Urban Legends
By William Urban
We are all familiar with “urban legends”, stories so plausible that they survive as folklore no matter how many times proven wrong. Perhaps the most famous example is the belief that urban pet owners flushed baby crocodiles down the toilets, not knowing that they would flourish in the city sewers. They don’t.
Monmouth has a few of its own urban legends, the most persistent being associated with Wyatt Earp. In the March 24 Business/Ag section of the Review Atlas it popped up again, that the birthplace museum was “Listed on the National Register of Historic Places as the birthplace of Wyatt Earp….” Not so. According to Beth Bolan, historian of the National Registry (email message August 9, 2001), “we have listed the house solely for its architectural merits.” That is, it is an upright and wing house representing the transition from the L-shape house to a front gable house with a wing. The National Registry takes no stand on who was born there or not.

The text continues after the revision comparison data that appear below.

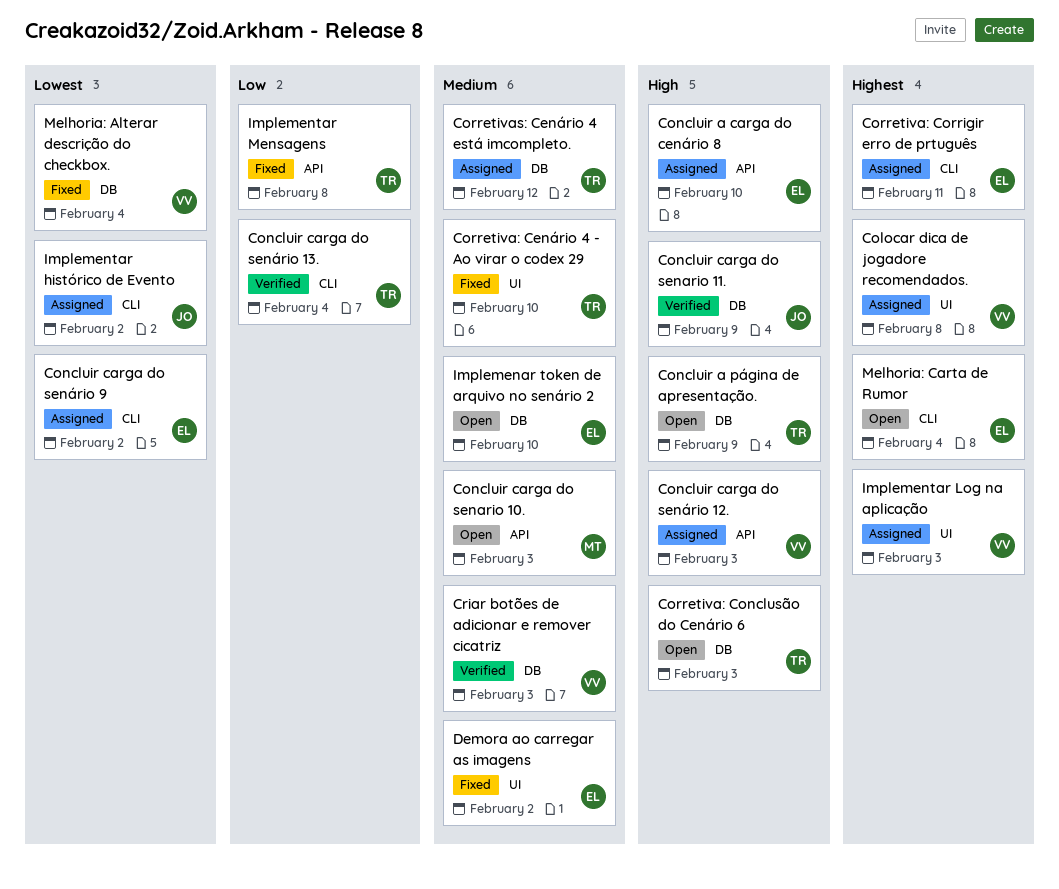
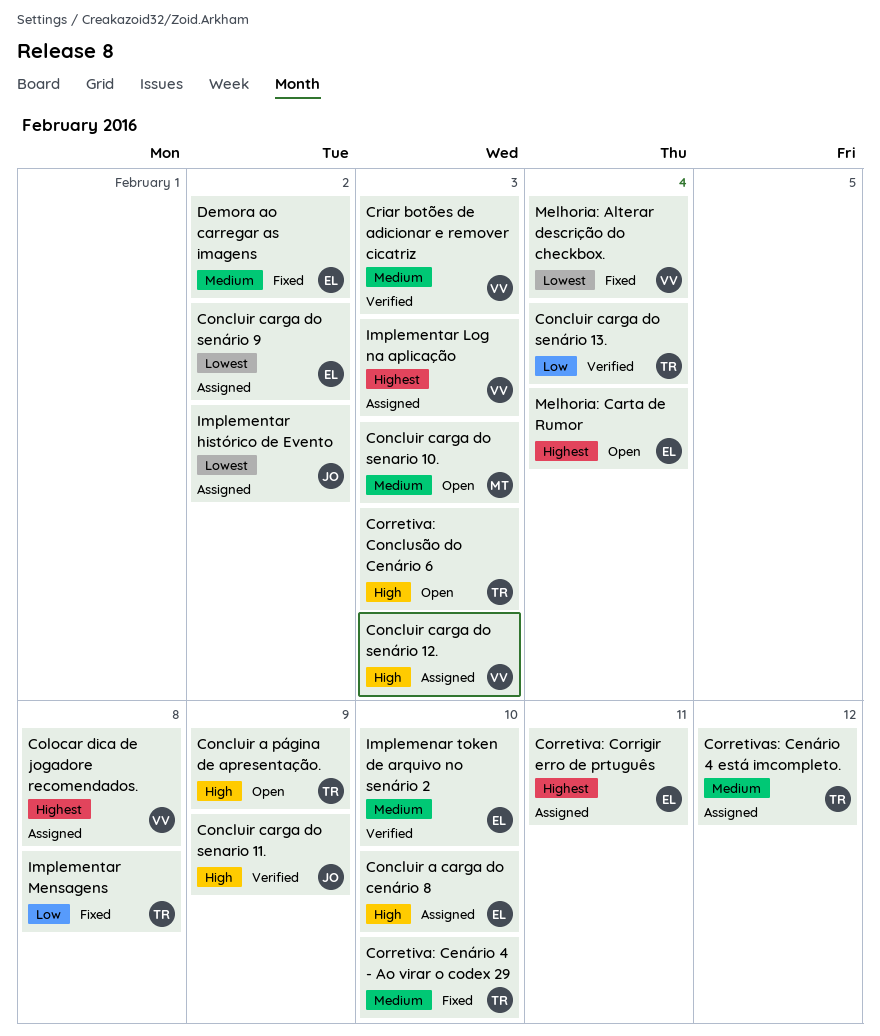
Implemenar token de arquivo no senário 2, status: Open -> Verified

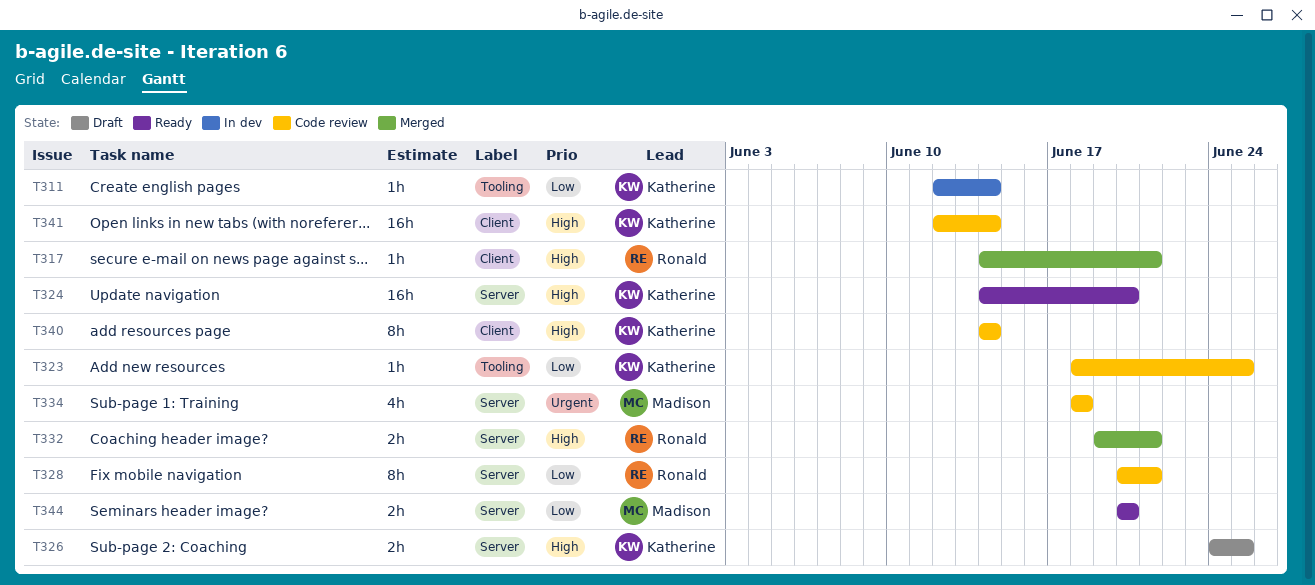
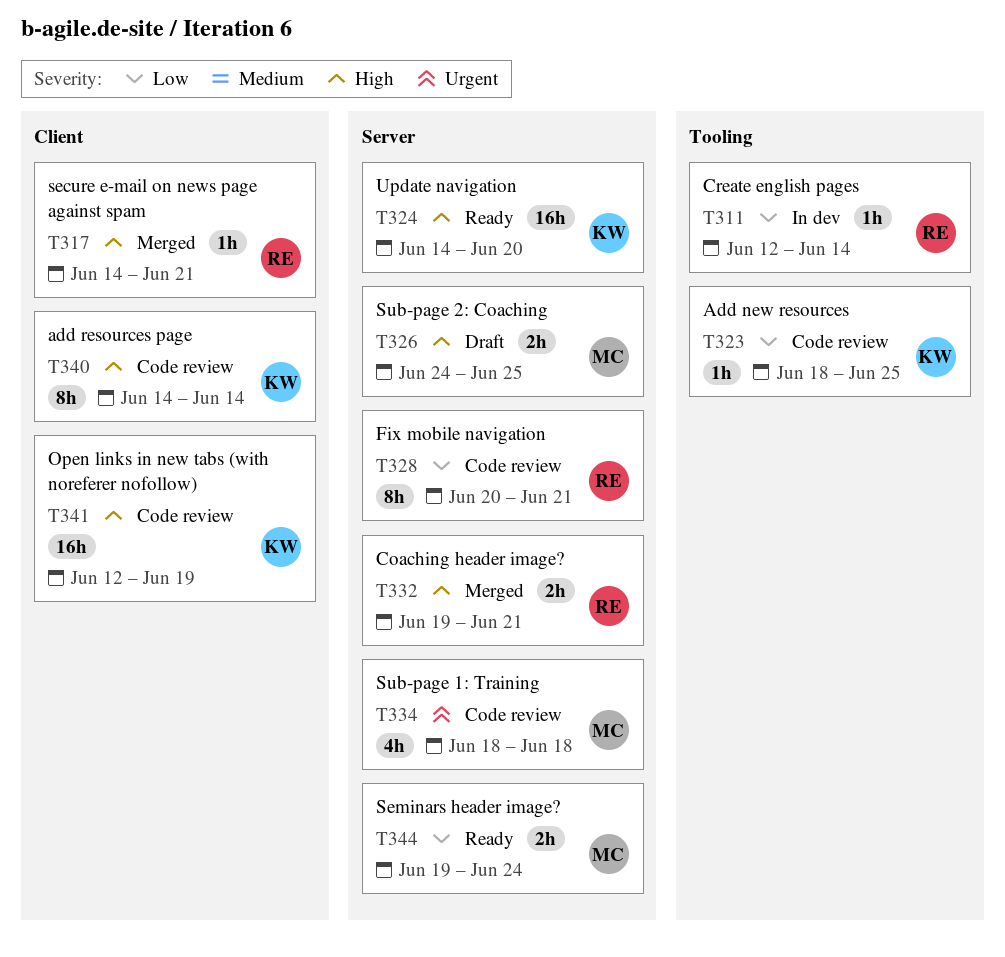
T311, owner: Katherine -> Ronald
T326, owner: Katherine -> Madison
T341, due: Jun 14 -> Jun 19
T344, start: Jun 20 -> Jun 19
T344, due: Jun 20 -> Jun 24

There is probably nobody to blame for this entry. It is an urban legend. The writer simply put in a statement that has been circulating locally, not thinking to check its accuracy. Certainly it is no worse than the entry in the 2003 publication, Warren County, Illinois. History and Families, saying that Wyatt’s father was “farming” lots first on South A Street and later at North 5th Street and Broadway. Surely only a city dweller would call a garden or small pasture only a half-block in size a “farm”.
How did this whole business get started? Wyatt’s birthplace was not mentioned in the newspapers when he died in 1929, nor in 1932, when his fictionalized biography became a best seller, nor at any other time before 1956 when the TV series was aired. The hunt for the birthplace was a publicity stunt by the Chamber of Commerce and the Prime Beef Festival, with the goal of attracting industry to town. The committee had been persuaded by a letter to the Review Atlas that 406 S. 3rd was the birthplace when without an explanation it suddenly decided to put the marker in the city park. I have looked closely at that letter. My reasons for believing that it was a hoax can be read at http://department.monm.edu/history/urban/wyatt_earp/WyattEarp.htm
Old-timers may recall that in 1996 the marker disappeared for a time. When it was later found on the golf course, the Monmouth City Council, acting on information that the Illinois State Historical Society would place it at 406 S. 3rd Street, voted to move it there. However, when Jon Austin, the executive direction of the Illinois State Historical Society, heard of this, he hastened to notify the city council that no such decision had been reached and that the situation had been “misrepresented”. The marker is back on the boulder at the park.
I received a prize from the Illinois Historical Society for my article on Nicholas Earp’s 1859 convictions for selling liquor (“The People versus Nicholas P. Earp,” Illinois Historical Review, 90 [Fall 1997], 173-190). I am working on another article that I think is even better: Wyatt and his family’s connections to bootlegging, gambling and prostitution.
Other than the odd article on this very interesting family (most of whom were NOT involved in criminal activities), my concern has been “our” money and historical accuracy. Even within the past month the issue has been raised about how “we” will support the birthplace museum and tourism in the future. This column will probably attract letters accusing me of incompetence and malice. I hope that readers will give me the benefit of a doubt when that happens so that we don’t have another “urban legend”.
Daily Review Atlas (March 31, 2005), 4.
Note: I have been informed that alligators have been found in sewers, but the websites on urban legends say that sewers would be very bad environments for these reptiles.
As for the fictionalized aspects of Stuart Lake's book, I refer only to the stories related to Monmouth, Illinois.